6. Tempat melaksanakan ibadah agama sebagaimana dimaksud pada ayat (5) dapat berupa
ruangan di dalam atau di sekitar lingkungan satuan pendidikan yang dapat digunakan
peserta didik menjalankan ibadahnya
7. Satuan pendidikan yang berciri khas agama tertentu tidak berkewajiban membangun
rumah ibadah agama lain selain yang sesuai dengan ciri khas agama satuan pendidikan
yang bersangkutan.
Tidak menjadi masalah bila suatu satuan pendidikan berciri khas agama tertentu
menerapkan kekhasan mereka bila peserta didiknya seagama sesuai kekhasan satuan
pendidikan tersebut. Namun bila satuan pendidikan tersebut bersifat inklusi yang artinya semua
calon peserta didik boleh mendaftar dan mengikuti pendidikan di satuan pendidikan tersebut
tanpa melihat latar belakang agama, sosial, budaya, ekonomi maka saat itu juga pasal 12 ayat
1 huruf (a) UU nomor 20 tahun 2003 berlaku.
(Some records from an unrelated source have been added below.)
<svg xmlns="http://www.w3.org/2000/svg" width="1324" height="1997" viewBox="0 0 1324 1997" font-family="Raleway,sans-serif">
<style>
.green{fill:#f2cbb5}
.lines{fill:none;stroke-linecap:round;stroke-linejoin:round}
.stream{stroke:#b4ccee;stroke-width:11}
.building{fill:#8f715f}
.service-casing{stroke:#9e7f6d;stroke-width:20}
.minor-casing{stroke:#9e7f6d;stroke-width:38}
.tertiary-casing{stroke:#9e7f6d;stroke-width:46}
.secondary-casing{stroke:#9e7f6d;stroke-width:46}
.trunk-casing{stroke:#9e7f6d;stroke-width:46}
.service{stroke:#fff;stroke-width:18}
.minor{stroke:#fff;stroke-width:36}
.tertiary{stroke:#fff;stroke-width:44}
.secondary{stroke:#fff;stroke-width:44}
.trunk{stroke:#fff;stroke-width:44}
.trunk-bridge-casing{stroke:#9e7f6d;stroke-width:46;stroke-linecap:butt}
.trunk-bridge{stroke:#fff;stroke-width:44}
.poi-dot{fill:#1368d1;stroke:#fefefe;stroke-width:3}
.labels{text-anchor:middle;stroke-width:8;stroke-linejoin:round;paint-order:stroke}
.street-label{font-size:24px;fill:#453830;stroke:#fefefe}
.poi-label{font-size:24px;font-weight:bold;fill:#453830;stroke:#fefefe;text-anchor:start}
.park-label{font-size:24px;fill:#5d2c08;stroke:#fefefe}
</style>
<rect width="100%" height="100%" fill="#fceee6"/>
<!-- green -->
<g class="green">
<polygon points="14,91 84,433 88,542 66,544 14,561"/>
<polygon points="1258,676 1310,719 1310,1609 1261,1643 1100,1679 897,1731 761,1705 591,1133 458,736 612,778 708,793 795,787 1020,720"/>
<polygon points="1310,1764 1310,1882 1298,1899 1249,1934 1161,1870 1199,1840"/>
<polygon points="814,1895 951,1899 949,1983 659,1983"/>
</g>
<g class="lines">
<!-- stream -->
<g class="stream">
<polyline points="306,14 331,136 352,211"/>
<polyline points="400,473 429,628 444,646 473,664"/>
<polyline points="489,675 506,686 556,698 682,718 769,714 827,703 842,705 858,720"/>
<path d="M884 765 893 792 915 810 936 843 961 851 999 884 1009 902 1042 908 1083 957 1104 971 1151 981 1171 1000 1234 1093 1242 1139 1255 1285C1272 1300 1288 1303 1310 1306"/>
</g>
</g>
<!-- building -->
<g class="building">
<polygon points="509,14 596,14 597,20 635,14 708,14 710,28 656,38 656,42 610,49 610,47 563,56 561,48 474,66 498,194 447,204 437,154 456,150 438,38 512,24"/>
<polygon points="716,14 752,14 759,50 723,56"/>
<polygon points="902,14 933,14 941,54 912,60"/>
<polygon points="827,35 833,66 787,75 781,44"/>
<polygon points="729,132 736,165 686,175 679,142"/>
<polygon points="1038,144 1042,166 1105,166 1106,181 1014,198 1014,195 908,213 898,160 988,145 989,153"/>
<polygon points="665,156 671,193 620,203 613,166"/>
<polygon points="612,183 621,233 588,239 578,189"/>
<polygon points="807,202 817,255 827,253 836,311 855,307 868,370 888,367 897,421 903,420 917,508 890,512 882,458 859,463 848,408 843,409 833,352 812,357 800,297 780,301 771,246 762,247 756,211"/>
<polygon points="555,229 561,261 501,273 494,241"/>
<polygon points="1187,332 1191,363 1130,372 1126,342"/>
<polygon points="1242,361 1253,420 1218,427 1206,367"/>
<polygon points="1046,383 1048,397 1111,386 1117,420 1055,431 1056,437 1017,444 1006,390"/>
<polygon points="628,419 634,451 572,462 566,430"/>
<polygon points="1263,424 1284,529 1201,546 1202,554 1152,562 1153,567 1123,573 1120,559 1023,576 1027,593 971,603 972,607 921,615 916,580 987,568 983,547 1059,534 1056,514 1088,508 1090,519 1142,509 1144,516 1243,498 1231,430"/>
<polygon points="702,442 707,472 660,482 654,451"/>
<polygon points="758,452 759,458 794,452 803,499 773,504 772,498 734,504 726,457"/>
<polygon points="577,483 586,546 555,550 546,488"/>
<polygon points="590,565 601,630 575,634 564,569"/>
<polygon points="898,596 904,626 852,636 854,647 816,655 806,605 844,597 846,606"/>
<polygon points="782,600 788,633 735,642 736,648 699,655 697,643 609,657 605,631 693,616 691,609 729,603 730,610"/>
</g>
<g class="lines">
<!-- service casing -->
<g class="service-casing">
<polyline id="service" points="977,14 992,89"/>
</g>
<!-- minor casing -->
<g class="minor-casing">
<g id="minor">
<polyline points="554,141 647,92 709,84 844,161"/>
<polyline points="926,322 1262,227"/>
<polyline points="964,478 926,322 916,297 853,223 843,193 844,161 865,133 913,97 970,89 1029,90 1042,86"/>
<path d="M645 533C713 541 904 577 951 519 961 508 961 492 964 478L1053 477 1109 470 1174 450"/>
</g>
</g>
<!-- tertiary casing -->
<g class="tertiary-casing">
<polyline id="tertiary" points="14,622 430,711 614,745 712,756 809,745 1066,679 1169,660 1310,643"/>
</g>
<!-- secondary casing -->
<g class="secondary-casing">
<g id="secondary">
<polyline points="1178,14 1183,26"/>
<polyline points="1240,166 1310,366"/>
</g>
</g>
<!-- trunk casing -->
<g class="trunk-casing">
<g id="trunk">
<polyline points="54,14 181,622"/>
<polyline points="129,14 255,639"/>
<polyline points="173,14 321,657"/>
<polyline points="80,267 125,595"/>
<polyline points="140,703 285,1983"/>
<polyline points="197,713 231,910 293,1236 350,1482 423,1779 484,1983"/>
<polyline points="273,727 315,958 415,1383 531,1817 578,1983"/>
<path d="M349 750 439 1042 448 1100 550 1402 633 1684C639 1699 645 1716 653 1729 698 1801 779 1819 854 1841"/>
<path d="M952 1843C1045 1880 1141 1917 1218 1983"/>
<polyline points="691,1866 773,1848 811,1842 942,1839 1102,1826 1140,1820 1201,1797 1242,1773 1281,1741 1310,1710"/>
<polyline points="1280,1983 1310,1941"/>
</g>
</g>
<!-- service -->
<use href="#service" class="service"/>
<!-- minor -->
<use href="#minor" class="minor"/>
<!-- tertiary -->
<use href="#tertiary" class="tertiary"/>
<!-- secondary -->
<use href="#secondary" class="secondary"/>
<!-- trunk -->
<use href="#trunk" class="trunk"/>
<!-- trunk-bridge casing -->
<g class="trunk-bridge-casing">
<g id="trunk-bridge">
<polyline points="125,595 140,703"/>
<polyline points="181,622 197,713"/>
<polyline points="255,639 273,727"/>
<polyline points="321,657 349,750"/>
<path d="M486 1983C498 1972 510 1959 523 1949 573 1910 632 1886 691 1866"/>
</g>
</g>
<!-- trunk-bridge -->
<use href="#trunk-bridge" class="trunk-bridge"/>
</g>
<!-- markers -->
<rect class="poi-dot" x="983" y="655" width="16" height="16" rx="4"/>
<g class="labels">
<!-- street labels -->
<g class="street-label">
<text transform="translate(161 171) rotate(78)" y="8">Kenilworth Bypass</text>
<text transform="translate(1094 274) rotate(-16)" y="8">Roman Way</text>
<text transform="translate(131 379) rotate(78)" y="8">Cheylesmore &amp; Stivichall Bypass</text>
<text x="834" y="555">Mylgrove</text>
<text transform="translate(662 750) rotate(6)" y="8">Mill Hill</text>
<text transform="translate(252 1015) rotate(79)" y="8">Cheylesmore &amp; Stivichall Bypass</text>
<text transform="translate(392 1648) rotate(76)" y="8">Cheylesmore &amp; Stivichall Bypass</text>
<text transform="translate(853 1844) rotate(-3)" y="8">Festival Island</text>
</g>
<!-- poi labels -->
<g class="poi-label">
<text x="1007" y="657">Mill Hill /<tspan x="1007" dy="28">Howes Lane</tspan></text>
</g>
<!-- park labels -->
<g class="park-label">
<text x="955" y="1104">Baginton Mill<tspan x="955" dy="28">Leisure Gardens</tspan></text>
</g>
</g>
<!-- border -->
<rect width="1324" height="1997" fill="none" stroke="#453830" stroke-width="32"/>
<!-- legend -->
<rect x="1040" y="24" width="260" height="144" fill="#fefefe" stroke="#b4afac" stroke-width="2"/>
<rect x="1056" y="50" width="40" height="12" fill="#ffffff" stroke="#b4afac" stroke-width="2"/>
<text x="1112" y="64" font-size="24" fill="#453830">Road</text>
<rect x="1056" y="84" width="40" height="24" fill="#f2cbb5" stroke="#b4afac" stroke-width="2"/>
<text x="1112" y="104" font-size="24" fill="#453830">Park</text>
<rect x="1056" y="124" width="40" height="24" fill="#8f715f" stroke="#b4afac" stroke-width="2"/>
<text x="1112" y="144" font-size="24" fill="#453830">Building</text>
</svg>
Bisa dipahami dan dibenarkan bila seruan gereja Katolik tersebut diperuntukkan kepada
satuan pendidikan keagamaan sebagaimana pada Pasal 30 UU nomor 20 tahun 2003 tentang
Pendidikan Keagamaan
Pasal 30
(1) Pendidikan keagamaan diselenggarakan oleh Pemerintah dan/atau kelompok masyarakat
dari pemeluk agama, sesuai dengan peraturan perundang-undangan.
(2) Pendidikan keagamaan berfungsi mempersiapkan peserta didik menjadi anggota
masyarakat yang memahami dan mengamalkan nilai-nilai ajaran agamanya dan/atau
menjadi ahli ilmu
agama.
(3) Pendidikan keagamaan dapat diselenggarakan pada jalur pendidikan formal, nonformal,
dan informal.
(4) Pendidikan keagamaan berbentuk pendidikan diniyah, pesantren, pasraman, pabhaja
samanera, dan bentuk lain yang sejenis.
(5) Ketentuan mengenai pendidikan keagamaan sebagaimana dimaksud dalam ayat (1), ayat
(2), ayat (3), dan ayat (4) diatur lebih lanjut dengan Peraturan Pemerintah.
Berdasarkan paparan diatas, sangat jelas dan tegas sekali perbedaan antara pendidikan
agama dan pendidikan keagamaan.
Simpulan
Bahwa masih banyak satuan pendidikan berciri khas agama Katolik yang mengabaikan
hak hak peserta didik dalam hal pasal 12 ayat 1 UU nomor 20 tahun 2003 itu adalah warisan
sejak dahulu, walaupun negara dalam hal ini Pemerintah dan DPR sudah memberikan perlindungannya melalui undang undang. Para penyelenggara sekolah sekolah tersebut yakni
Yayasan Pendidikan Katolik yang menaungi beranggapan bahwa ‘toh selama ini tidak terjadi
masalah’. Pemerintah lewat Kementrian Pendidikan dan Kebudayaan dalam lingkup lokal
yakni Dinas dikbud lalai menjalankan fungsi pengawasan. Sehingga hak hak peserta didik diabaikan.